Echinacea was widely in use by Native Americans, and later by colonial settlers before 19th century. In 1870, Native Americans in Pawnee City, Nebraska, taught Dr. Meyer about the use of echinacea, and Meyer soon concocted his own “Meyer’s Blood Purifier”, and promoted it as an absolute cure for rattlesnake bite, blood poinsoning, and a host of other illnesses. In 1902, homeopathic physicians used echinacea for some of the disease treatments, and by 1907, echinacea became the most popular herb in the United States, both among eclectic physicians and conventional doctors.
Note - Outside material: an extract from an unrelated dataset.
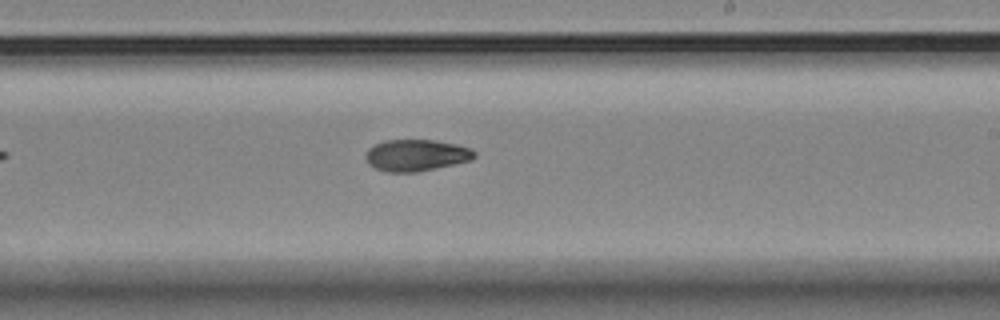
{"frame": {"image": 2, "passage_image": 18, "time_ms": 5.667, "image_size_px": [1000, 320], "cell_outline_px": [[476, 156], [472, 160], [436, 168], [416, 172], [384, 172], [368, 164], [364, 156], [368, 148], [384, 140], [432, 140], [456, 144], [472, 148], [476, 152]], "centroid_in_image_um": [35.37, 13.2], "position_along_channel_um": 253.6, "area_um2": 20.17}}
In 1910, research has found immune stimulating properties of echinacea, such as increasing white blood cell counts. Echinacea then spreads to Germany around 1930: in the year 1930 alone, about 50,000 pounds of echinacea were exported from the US to Germany. With the discovery and production of antibiotics in 1940-1950 period, the popularity and fervor on echinacea decreased remarkably.

In 1970s, herblists in the United States rediscover echinacea, and herbal product manufacturers began to produce eccinacea products again. The trend continued until 1986 when the annual sales of echinacea in the US reached 100,000 pounds. Since then, and today, the interest in echinacea and other herbal medicine continues to grow.